Texto para leitura -
────────────────────

Zerar o desmatamento é oportunidade para o Brasil recuperar relevância no debate internacional

João Gabriel de Lima
ESTADÃO

A líder indígena Txai Suruí foi a única brasileira a discursar na abertura da Cúpula do Clima (COP) de Glasgow, em novembro. Sua fala não teve apenas valor simbólico. Marcou o ano em que a sociedade brasileira despertou para a mudança climática. Em 2021, ficou claro que ter voz forte no tema – o que pressupõe zerar o desmatamento da Amazônia, nosso grande ativo ambiental – é essencial para que o Brasil recupere relevância no mundo. Os jovens brasileiros e as populações tradicionais são os principais porta-vozes dessa ideia, que pode crescer em 2022 e chegar ao debate eleitoral.

Para a Economist Intelligence Unit, braço de estatística e consultoria da revista britânica The Economist, vivemos a era do “eco-despertar” – e o Brasil ocupa um lugar de destaque. Um dossiê sobre o assunto mostra que nosso país é o campeão mundial de abaixo-assinados sobre questões ambientais. A Coalizão Brasil, Clima, Florestas e Agricultura – que reúne cientistas, ambientalistas, empresários e líderes do agronegócio – foi considerada um exemplo de mobilização da sociedade civil em 2021.

Quando da publicação do dossiê, o pesquisador Tasso Azevedo, coordenador do projeto MapBiomas, disse ao Estadão que havia descompasso entre governo e sociedade – a The Economist lamentava a explosão do desmatamento e culpava o governo federal pelo resultado desastroso.

Tal descompasso se materializou na COP de Glasgow. O Brasil foi o único país a ter dois pavilhões na reunião: um patrocinado pelo governo e outro organizado por entidades da sociedade civil. Neste último, com audiência bem maior, marcaram presença cientistas como o próprio Azevedo, novas lideranças como Eduarda Zoghbi – aluna da Universidade Columbia (EUA) que ajudou a redigir um manifesto da juventude –, e representantes de entidades empresariais, como Marcello Brito, presidente da Associação Brasileira do Agronegócio (Abag).

A participação brasileira na COP representou uma vitória da sociedade civil sobre o governo – que, contrariando o próprio discurso e o que havia defendido na COP anterior (a de Madri em 2019), acabou assinando o Pacto Climático de Glasgow. Nele, o Brasil se compromete, entre outras coisas, a zerar o desmatamento.

Lideranças da sociedade civil já vislumbraram a oportunidade. “O Brasil tem vocação verde. Tem tudo para ser o grande líder do planeta nessa área. É uma oportunidade colossal”, disse o economista Armínio Fraga em evento em dezembro. Um mês antes, pouco antes de embarcar para Glasgow, Marcello Brito, da Abag, falava a uma plateia de especialistas: “No Brasil, política ambiental é sinônimo de desenvolvimento e inserção internacional”.

O cineasta João Moreira Salles escreveu numa reportagem especial sobre a Amazônia: “Um projeto de país digno do nome seria compreender essa riqueza e, a partir daí, transformar o Brasil naquilo que pouquíssimos países estão habilitados a ser: uma potência ambiental”. Se o Brasil zerar a devastação, dará contribuição significativa no combate à mudança climática, dado que o desmatamento é o principal responsável por nossas emissões de carbono.

────────────────────

Dados apresentados -

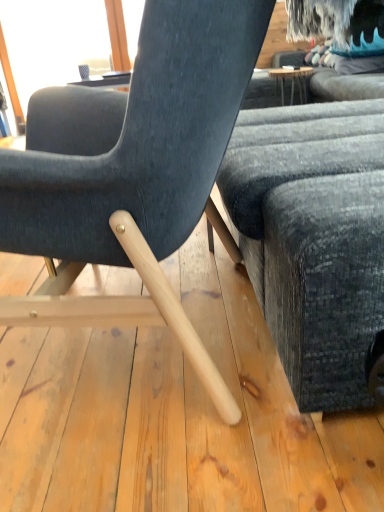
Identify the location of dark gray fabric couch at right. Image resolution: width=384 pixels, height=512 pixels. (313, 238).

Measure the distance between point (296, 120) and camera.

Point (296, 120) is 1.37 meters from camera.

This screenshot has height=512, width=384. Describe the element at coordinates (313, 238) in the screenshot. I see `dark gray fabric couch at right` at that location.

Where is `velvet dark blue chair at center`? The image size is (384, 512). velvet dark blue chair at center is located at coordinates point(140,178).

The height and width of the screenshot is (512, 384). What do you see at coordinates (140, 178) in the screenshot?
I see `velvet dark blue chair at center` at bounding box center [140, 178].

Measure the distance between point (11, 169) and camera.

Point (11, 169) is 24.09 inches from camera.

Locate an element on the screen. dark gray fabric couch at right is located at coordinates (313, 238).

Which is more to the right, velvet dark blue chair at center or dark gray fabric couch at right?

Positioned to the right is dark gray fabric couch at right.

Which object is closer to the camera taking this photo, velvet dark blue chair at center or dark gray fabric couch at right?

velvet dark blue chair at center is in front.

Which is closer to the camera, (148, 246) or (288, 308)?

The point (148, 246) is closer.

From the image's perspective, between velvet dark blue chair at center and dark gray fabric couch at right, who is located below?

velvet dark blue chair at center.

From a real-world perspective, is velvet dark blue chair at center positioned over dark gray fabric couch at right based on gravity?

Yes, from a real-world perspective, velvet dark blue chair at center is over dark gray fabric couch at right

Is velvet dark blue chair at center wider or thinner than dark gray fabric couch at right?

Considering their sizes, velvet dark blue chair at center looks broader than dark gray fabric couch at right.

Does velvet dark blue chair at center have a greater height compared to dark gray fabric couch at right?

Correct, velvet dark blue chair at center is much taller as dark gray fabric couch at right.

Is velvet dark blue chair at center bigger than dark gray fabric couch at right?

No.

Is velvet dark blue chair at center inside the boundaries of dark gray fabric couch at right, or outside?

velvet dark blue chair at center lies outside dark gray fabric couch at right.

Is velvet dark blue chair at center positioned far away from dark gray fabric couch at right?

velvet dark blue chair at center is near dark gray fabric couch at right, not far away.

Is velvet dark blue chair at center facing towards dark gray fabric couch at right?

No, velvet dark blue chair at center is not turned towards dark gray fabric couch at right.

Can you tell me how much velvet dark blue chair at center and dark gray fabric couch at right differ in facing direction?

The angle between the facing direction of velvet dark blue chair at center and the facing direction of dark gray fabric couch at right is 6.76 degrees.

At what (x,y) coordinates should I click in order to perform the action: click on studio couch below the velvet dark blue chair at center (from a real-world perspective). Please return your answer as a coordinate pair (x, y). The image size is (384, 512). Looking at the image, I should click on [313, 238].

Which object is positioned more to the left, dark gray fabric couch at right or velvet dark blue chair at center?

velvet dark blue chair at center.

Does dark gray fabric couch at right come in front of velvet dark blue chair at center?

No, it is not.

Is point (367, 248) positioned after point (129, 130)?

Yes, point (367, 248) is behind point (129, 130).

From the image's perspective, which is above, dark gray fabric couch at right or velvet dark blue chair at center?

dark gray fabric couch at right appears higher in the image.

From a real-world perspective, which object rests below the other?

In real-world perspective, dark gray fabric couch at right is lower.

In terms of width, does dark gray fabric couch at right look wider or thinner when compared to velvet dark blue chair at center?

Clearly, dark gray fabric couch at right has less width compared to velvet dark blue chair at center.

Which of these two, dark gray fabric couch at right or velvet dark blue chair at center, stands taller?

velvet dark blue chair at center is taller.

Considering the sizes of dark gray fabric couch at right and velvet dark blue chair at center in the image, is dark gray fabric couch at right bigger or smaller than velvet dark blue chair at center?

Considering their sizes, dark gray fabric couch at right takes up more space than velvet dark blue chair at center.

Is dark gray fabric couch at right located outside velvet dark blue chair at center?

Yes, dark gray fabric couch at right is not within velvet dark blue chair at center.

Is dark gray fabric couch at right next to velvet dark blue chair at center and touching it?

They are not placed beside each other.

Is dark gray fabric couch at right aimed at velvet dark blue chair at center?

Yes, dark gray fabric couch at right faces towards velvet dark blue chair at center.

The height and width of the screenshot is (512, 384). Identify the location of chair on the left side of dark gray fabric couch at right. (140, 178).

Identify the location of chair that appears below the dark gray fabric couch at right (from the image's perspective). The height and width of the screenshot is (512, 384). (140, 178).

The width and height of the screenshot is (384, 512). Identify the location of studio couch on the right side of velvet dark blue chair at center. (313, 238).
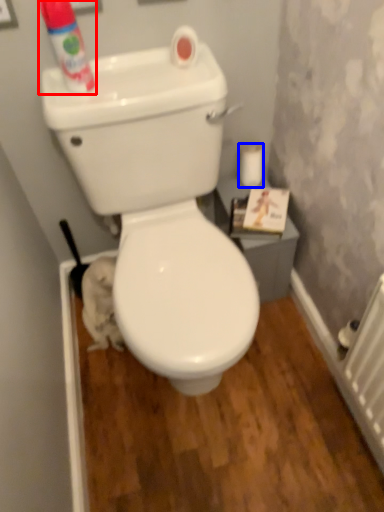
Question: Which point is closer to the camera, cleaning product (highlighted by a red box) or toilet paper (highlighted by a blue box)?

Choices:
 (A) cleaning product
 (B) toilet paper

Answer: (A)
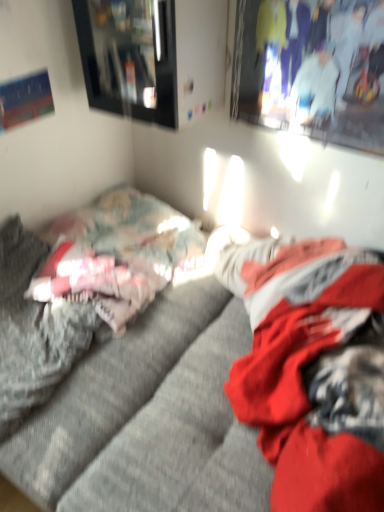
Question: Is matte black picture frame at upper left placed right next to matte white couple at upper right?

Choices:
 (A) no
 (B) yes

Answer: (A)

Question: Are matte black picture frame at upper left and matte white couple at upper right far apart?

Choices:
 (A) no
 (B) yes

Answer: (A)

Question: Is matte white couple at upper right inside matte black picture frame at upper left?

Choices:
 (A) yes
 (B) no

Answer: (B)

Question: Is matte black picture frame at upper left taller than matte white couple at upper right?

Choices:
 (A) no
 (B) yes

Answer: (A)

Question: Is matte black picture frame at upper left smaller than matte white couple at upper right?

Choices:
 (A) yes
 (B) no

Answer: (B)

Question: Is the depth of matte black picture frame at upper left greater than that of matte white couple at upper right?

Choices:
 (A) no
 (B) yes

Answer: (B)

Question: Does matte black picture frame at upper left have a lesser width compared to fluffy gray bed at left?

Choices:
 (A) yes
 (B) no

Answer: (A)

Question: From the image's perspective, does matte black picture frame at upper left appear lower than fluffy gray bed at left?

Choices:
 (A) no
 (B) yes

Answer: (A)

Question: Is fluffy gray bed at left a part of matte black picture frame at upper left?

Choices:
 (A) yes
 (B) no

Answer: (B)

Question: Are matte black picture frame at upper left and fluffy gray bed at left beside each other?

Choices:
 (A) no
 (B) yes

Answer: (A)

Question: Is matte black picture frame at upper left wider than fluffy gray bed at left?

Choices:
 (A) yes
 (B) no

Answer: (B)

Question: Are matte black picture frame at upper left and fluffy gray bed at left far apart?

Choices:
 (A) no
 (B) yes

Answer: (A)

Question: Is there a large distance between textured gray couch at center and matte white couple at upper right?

────────────────────

Problemas a resolver -
- 1) Retorne sem nenhuma alteração o trecho do texto sobre o desmatamento que começa com as palavras "João Gabriel de" e termina com "ao debate eleitoral.".
- 2) Digite novamente, sem mudar nada, somente a parte dos registros que começa na linha que contém "From a real-world perspective, which" e termina na linha que contém "velvet dark blue chair at center is taller.", incluindo essas duas linhas.

Conjunto de respostas -
- 1)
João Gabriel de Lima
ESTADÃO

A líder indígena Txai Suruí foi a única brasileira a discursar na abertura da Cúpula do Clima (COP) de Glasgow, em novembro. Sua fala não teve apenas valor simbólico. Marcou o ano em que a sociedade brasileira despertou para a mudança climática. Em 2021, ficou claro que ter voz forte no tema – o que pressupõe zerar o desmatamento da Amazônia, nosso grande ativo ambiental – é essencial para que o Brasil recupere relevância no mundo. Os jovens brasileiros e as populações tradicionais são os principais porta-vozes dessa ideia, que pode crescer em 2022 e chegar ao debate eleitoral.

- 2)
From a real-world perspective, which object rests below the other?

In real-world perspective, dark gray fabric couch at right is lower.

In terms of width, does dark gray fabric couch at right look wider or thinner when compared to velvet dark blue chair at center?

Clearly, dark gray fabric couch at right has less width compared to velvet dark blue chair at center.

Which of these two, dark gray fabric couch at right or velvet dark blue chair at center, stands taller?

velvet dark blue chair at center is taller.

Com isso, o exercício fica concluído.